Please repeat the entries word for word, from the very start of the entries up to and including the line with "type 46 conduite interieure 4 places usine". Leave the pictures out of your answer.

•••

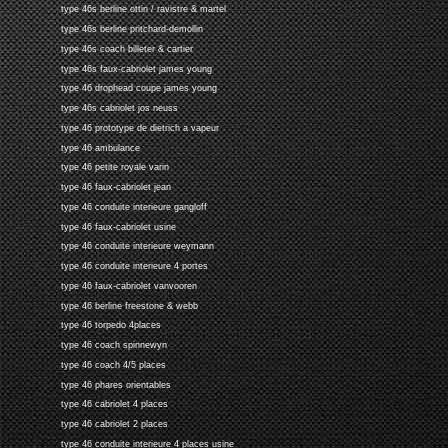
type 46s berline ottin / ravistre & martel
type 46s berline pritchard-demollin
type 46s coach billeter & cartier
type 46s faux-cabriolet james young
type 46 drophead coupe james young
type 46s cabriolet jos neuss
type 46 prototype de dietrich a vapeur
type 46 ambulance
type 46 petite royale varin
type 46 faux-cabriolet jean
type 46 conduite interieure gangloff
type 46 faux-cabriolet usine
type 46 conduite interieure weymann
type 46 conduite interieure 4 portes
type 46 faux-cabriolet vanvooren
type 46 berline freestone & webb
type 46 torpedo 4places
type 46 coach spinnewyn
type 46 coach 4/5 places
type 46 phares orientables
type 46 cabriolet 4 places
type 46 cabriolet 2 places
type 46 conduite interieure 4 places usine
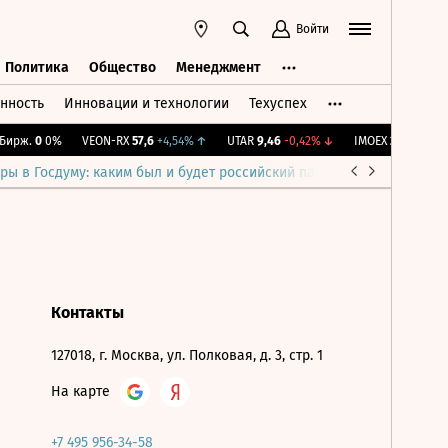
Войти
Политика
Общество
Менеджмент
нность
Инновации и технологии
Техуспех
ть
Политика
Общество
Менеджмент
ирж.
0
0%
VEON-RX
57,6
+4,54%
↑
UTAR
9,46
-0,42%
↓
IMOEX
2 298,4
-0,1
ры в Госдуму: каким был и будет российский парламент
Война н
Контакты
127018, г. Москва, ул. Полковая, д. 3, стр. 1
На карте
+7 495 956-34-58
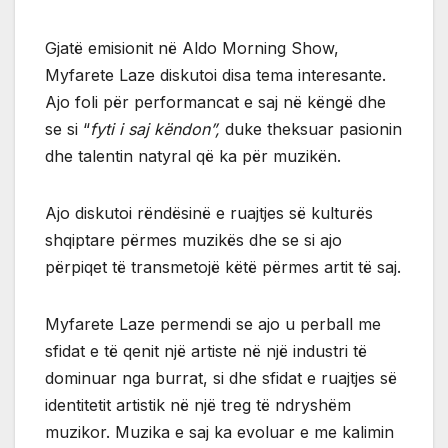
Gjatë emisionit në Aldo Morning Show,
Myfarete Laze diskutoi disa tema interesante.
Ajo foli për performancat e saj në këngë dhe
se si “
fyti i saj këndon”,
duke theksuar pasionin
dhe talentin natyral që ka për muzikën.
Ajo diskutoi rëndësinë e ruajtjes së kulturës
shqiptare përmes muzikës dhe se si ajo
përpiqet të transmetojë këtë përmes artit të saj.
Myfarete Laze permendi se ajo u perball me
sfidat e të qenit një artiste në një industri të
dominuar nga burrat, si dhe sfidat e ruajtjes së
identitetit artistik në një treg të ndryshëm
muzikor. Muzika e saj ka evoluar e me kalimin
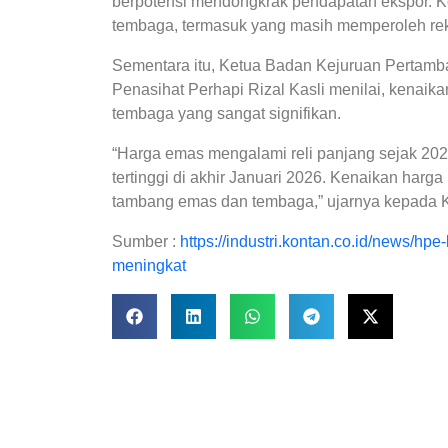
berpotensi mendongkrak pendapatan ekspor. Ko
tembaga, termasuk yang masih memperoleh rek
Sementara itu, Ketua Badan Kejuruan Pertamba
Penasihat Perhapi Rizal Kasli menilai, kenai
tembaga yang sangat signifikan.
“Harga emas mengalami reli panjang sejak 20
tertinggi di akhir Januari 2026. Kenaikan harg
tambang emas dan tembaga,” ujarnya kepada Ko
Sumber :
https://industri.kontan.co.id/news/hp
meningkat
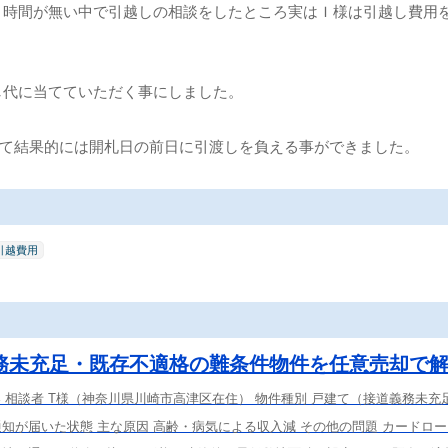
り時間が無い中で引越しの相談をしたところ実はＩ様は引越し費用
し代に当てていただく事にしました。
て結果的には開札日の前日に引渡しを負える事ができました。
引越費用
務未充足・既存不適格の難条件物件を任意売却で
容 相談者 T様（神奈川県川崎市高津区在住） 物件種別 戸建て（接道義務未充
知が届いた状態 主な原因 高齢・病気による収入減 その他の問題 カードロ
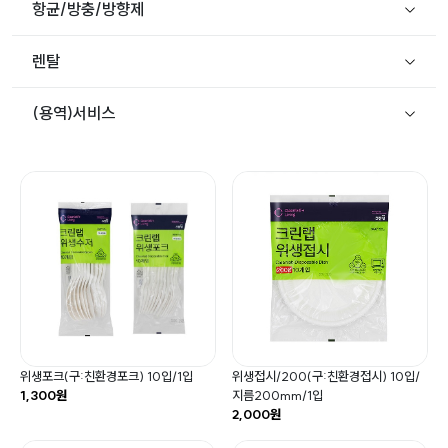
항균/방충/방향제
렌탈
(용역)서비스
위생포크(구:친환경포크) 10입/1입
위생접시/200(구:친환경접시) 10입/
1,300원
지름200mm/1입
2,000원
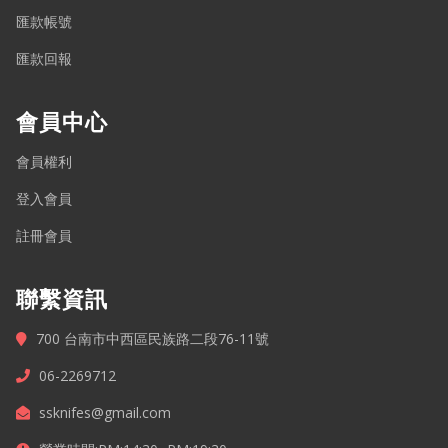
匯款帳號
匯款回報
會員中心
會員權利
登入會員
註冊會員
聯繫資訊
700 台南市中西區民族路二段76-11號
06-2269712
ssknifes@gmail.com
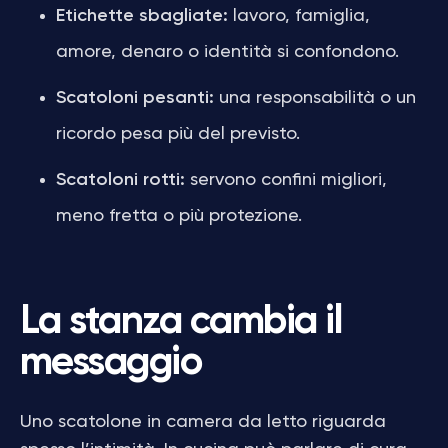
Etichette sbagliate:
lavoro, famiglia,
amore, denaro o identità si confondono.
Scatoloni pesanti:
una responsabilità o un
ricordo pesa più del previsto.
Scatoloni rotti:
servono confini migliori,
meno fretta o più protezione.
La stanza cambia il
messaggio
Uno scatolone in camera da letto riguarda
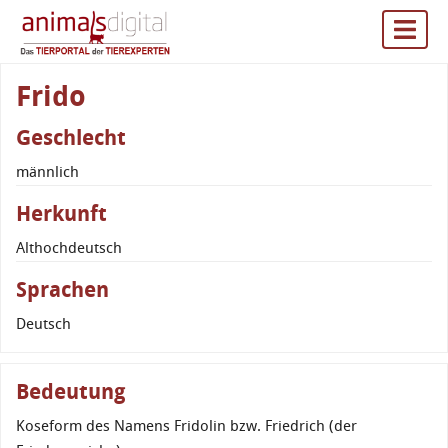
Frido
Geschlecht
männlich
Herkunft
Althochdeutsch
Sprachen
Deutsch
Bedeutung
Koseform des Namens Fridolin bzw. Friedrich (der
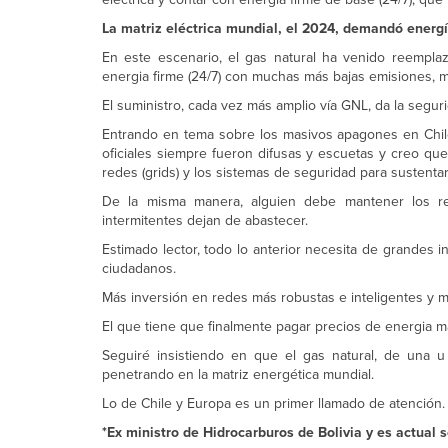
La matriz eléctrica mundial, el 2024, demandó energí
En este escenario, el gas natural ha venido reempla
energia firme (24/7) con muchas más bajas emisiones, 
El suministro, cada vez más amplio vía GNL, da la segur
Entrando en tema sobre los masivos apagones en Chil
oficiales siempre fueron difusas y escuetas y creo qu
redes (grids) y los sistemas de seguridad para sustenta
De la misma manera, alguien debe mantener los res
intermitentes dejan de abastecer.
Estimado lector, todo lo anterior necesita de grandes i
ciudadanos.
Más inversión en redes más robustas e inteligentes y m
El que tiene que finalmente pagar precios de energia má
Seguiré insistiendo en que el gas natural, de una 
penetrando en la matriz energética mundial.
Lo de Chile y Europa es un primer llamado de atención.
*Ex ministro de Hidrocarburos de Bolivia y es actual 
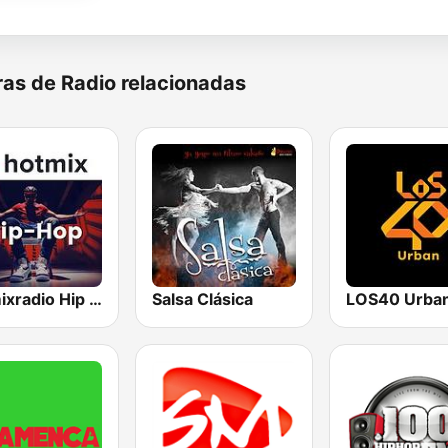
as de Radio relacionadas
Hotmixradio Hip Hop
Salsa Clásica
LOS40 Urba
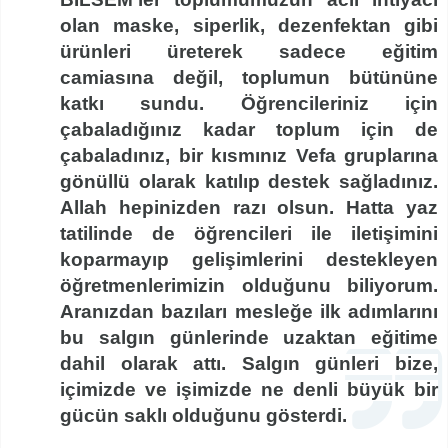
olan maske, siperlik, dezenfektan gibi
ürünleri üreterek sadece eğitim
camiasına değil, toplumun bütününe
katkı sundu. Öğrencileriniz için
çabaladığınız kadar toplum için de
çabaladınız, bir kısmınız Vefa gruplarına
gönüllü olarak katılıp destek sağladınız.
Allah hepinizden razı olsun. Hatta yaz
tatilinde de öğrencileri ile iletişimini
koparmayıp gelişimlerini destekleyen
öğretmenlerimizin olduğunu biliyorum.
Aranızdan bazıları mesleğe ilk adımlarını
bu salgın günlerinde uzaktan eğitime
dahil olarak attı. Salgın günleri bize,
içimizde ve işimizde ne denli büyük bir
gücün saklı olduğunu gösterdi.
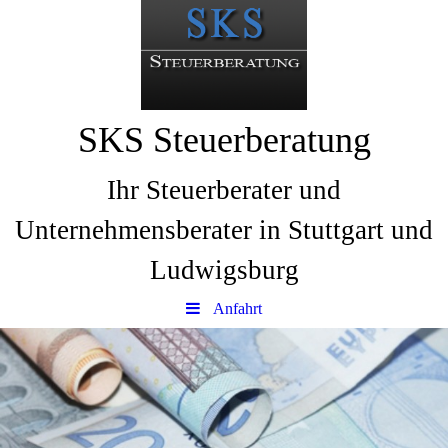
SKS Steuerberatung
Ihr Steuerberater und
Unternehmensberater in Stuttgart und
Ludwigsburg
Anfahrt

•••

■ Answer to this task ■
type 46s berline ottin / ravistre & martel
type 46s berline pritchard-demollin
type 46s coach billeter & cartier
type 46s faux-cabriolet james young
type 46 drophead coupe james young
type 46s cabriolet jos neuss
type 46 prototype de dietrich a vapeur
type 46 ambulance
type 46 petite royale varin
type 46 faux-cabriolet jean
type 46 conduite interieure gangloff
type 46 faux-cabriolet usine
type 46 conduite interieure weymann
type 46 conduite interieure 4 portes
type 46 faux-cabriolet vanvooren
type 46 berline freestone & webb
type 46 torpedo 4places
type 46 coach spinnewyn
type 46 coach 4/5 places
type 46 phares orientables
type 46 cabriolet 4 places
type 46 cabriolet 2 places
type 46 conduite interieure 4 places usine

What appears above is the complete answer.